Exercise prompt: Return all lines below containing the word "worden".

━━━ Provided records

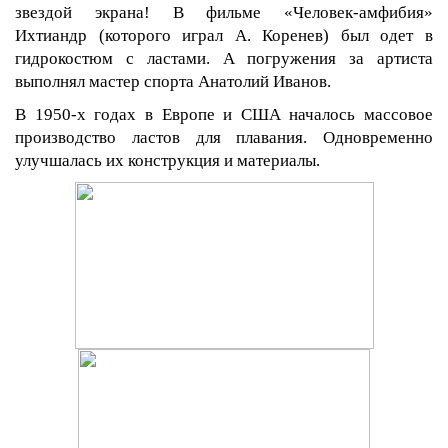
звездой экрана! В фильме «Человек-амфибия»
Ихтиандр (которого играл А. Коренев) был одет в
гидрокостюм с ластами. А погружения за артиста
выполнял мастер спорта Анатолий Иванов.
В 1950-х годах в Европе и США началось массовое
производство ластов для плавания. Одновременно
улучшалась их конструкция и материалы.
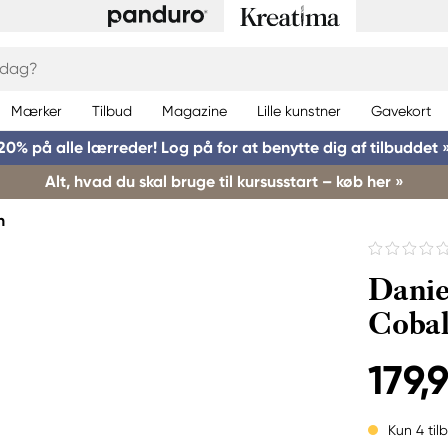
Mærker
Tilbud
Magazine
Lille kunstner
Gavekort
20% på alle lærreder! Log på for at benytte dig af tilbuddet 
Alt, hvad du skal bruge til kursusstart – køb her »
h
Danie
Cobal
179,9
Kun 4 til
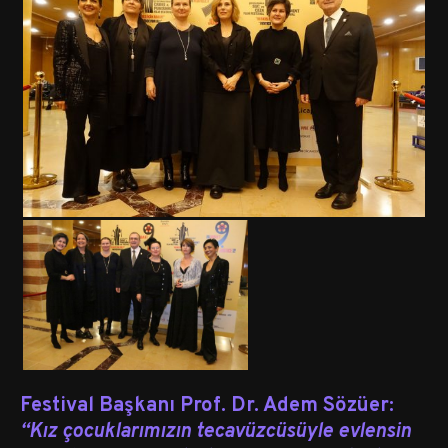
Festival Başkanı Prof. Dr. Adem Sözüer:
“Kız çocuklarımızın tecavüzcüsüyle evlensin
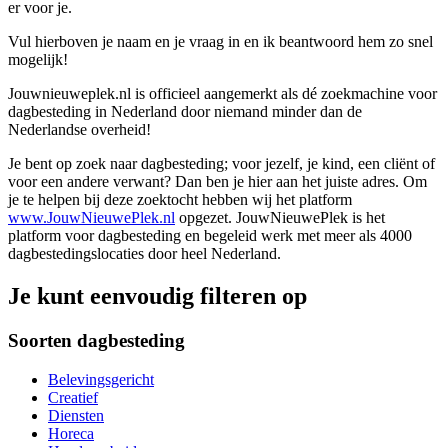
er voor je.
Vul hierboven je naam en je vraag in en ik beantwoord hem zo snel
mogelijk!
Jouwnieuweplek.nl is officieel aangemerkt als dé zoekmachine voor
dagbesteding in Nederland door niemand minder dan de
Nederlandse overheid!
Je bent op zoek naar dagbesteding; voor jezelf, je kind, een cliënt of
voor een andere verwant? Dan ben je hier aan het juiste adres. Om
je te helpen bij deze zoektocht hebben wij het platform
www.JouwNieuwePlek.nl
opgezet. JouwNieuwePlek is het
platform voor dagbesteding en begeleid werk met meer als 4000
dagbestedingslocaties door heel Nederland.
Je kunt eenvoudig filteren op
Soorten dagbesteding
Belevingsgericht
Creatief
Diensten
Horeca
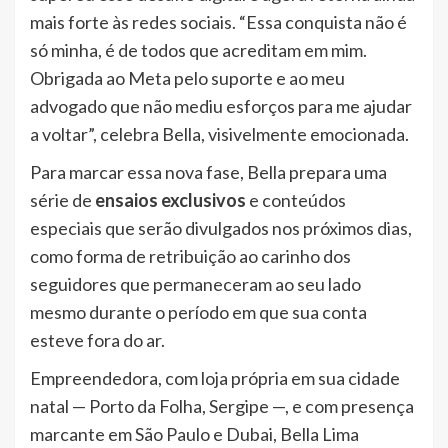
mais forte às redes sociais. “Essa conquista não é
só minha, é de todos que acreditam em mim.
Obrigada ao Meta pelo suporte e ao meu
advogado que não mediu esforços para me ajudar
a voltar”, celebra Bella, visivelmente emocionada.
Para marcar essa nova fase, Bella prepara uma
série de
ensaios exclusivos
e conteúdos
especiais que serão divulgados nos próximos dias,
como forma de retribuição ao carinho dos
seguidores que permaneceram ao seu lado
mesmo durante o período em que sua conta
esteve fora do ar.
Empreendedora, com loja própria em sua cidade
natal — Porto da Folha, Sergipe —, e com presença
marcante em São Paulo e Dubai, Bella Lima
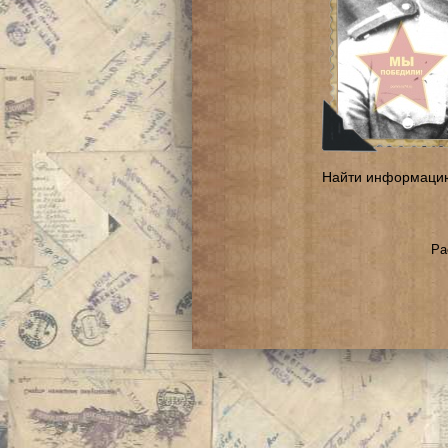
Найти информаци
Ра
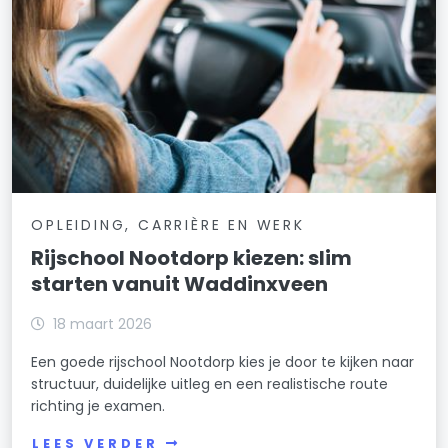
OPLEIDING, CARRIÈRE EN WERK
Rijschool Nootdorp kiezen: slim
starten vanuit Waddinxveen
18 maart 2026
Een goede rijschool Nootdorp kies je door te kijken naar
structuur, duidelijke uitleg en een realistische route
richting je examen.
LEES VERDER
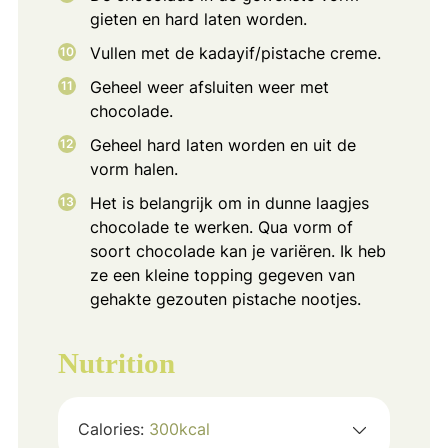
gieten en hard laten worden.
Vullen met de kadayif/pistache creme.
Geheel weer afsluiten weer met
chocolade.
Geheel hard laten worden en uit de
vorm halen.
Het is belangrijk om in dunne laagjes
chocolade te werken. Qua vorm of
soort chocolade kan je variëren. Ik heb
ze een kleine topping gegeven van
gehakte gezouten pistache nootjes.
Nutrition
Calories:
300
kcal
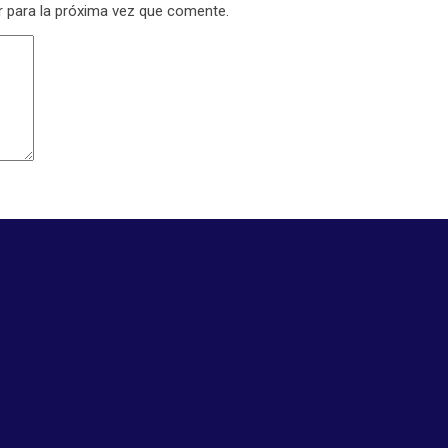
r para la próxima vez que comente.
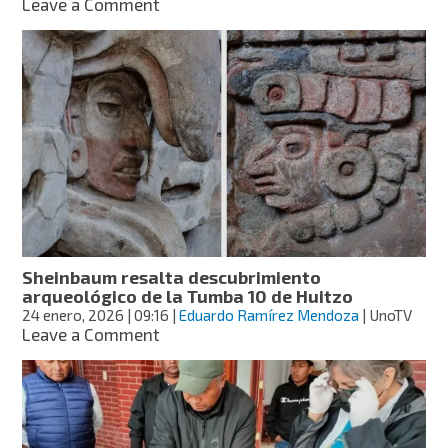
on
Leave a Comment
Portugal
restituye
por
primera
vez
piezas
arqueológicas
a
México
Sheinbaum resalta descubrimiento
arqueológico de la Tumba 10 de Huitzo
24 enero, 2026
| 09:16
|
Eduardo Ramírez Mendoza
| UnoTV
on
Leave a Comment
Sheinbaum
resalta
descubrimiento
arqueológico
de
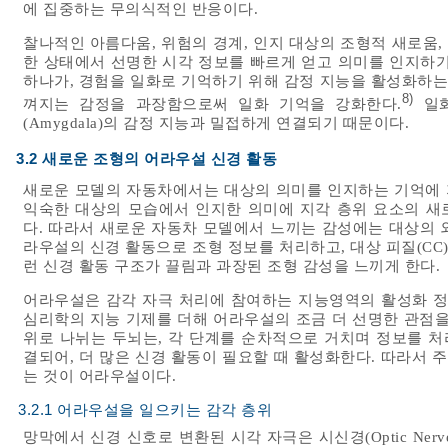
에 집중하는 무의식적인 반응이다.
찰나적인 아름다움, 위험의 경계, 인지 대상의 조형적 새로움,
한 상태에서 선명한 시각 정보를 빠르게 얻고 의미를 인지하기
하나가, 경험을 일화로 기억하기 위해 감정 지능을 활성화하는
8)
껴지는 감정을 과장함으로써 일화 기억을 강화한다.
일화
(Amygdala)의 감정 지능과 밀접하게 연결되기 때문이다.
3.2 새로운 조형의 어라우설 신경 활동
새로운 모델의 자동차에서는 대상의 의미를 인지하는 기억에 
익숙한 대상의 모습에서 인지한 의미에 지각 층위 요소의 새
다. 따라서 새로운 자동차 모델에서 느끼는 감성에는 대상의 
라우설의 신경 활동으로 조형 정보를 처리하고, 대상 피질(CC
런 신경 활동 구조가 끌림과 과장된 조형 감성을 느끼게 한다.
어라우설은 감각 자극 처리에 참여하는 지능영역의 활성화 정
심리학의 지능 기제를 더해 어라우설의 조금 더 선명한 관점을 얻
위로 나뉘는 두뇌는, 각 단계를 순차적으로 거치며 정보를 처
결되어, 더 많은 신경 활동이 필요할 때 활성화한다. 따라서 
는 것이 어라우설이다.
3.2.1 어라우설을 일으키는 감각 층위
망막에서 신경 신호로 변환된 시각 자극은 시신경(Optic Nerve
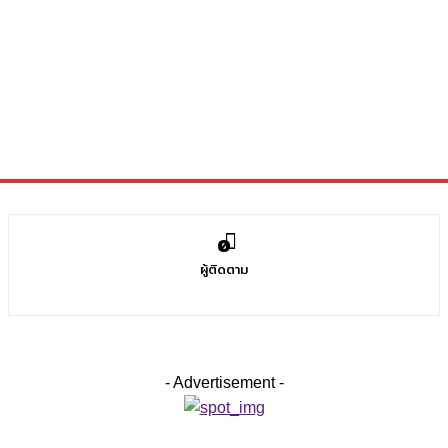
0
ผู้ติดตาม
- Advertisement -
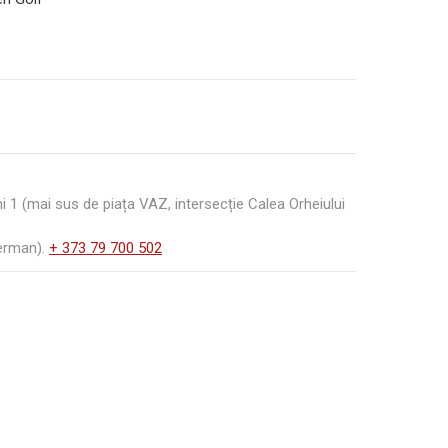
440€
1 (mai sus de piața VAZ, intersecție Calea Orheiului
German).
+ 373 79 700 502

━━━━━━

Problem solution:
gieten en hard laten worden.
Geheel hard laten worden en uit de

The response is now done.